The new Canon EOS 60D has been designed to fill the gap you hadn't spotted between its existing EOS 550D and EOS 7D video-friendly models.
The end result will, in video terms, be essentially the same. However, it has a few new features that 7D owners (us…), will wish for, and might tempt some would-be 550D buyers to spend a little extra.
The most obvious feature is its articulating LCD screen, which will make it a lot easier to get low- or high-angle shots.
It also has full manual control of video settings, which is certainly nice creatively, and manual audio controls with the ability to turn off automatic gain control (it also has a stereo mic input), which would be a jolly useful addition to the external audio recorder you'll probably need to have anyway.
Otherwise, the picture quality (stills and video) seems to be unchanged from the 550D/7D. Is it a less expensive 7D without the tank-like build quality and a couple of features useful for stills, or a more expensive 550D with extra features and better build quality, or both…?

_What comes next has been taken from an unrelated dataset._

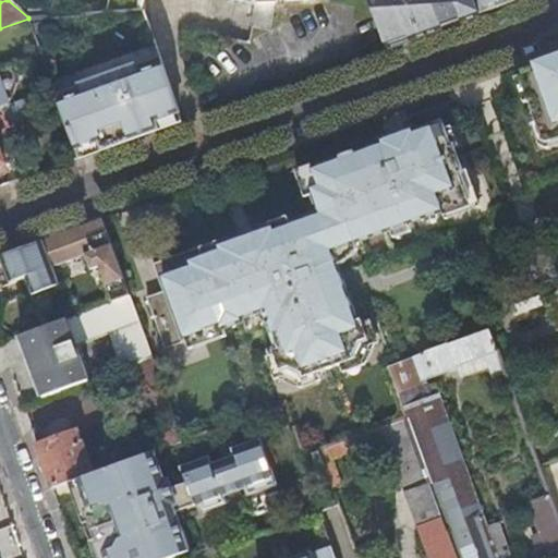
[(368,0),(386,47),(514,0),(368,0)]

Specs: it records 1920x1080p HD video at 24, 25 and 30fps or 720p video at 50 and 60fps onto SDXC cards, using the MPEG-4 AVC, H.264 codec (.mov files) at 44mbps. It will list at $1,100 (body only) or $1,400 (with 18-135mm kit lens – a very nice lens with a useful range for video).

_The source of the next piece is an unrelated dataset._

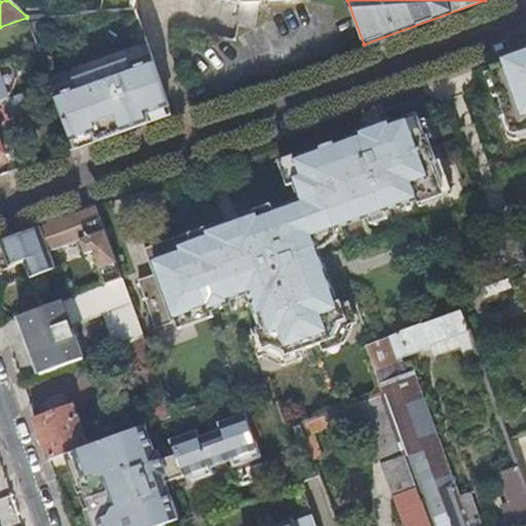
[(258,1),(257,1),(238,2),(237,4),(239,4),(235,26),(252,29),(258,1)]
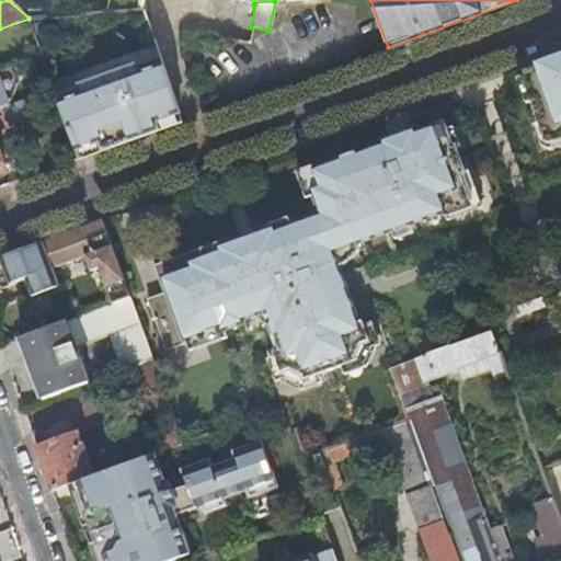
[(57,94),(159,56),(156,47),(53,83),(55,89),(57,94)]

Canon has also announced an updated version of its EOS E1 plug-in for Apple's Final Cut Pro with support for the 60D. It converts recordings into ProRes 422 at least twice as fast as Apple’s standard conversion and allows logging with timecode, reel names and metadata. It also provides support for multi-core processing, for faster conversions on higher-powered Macs. It already works with the Canon 5D Mark II, 1D Mark IV, and 7D.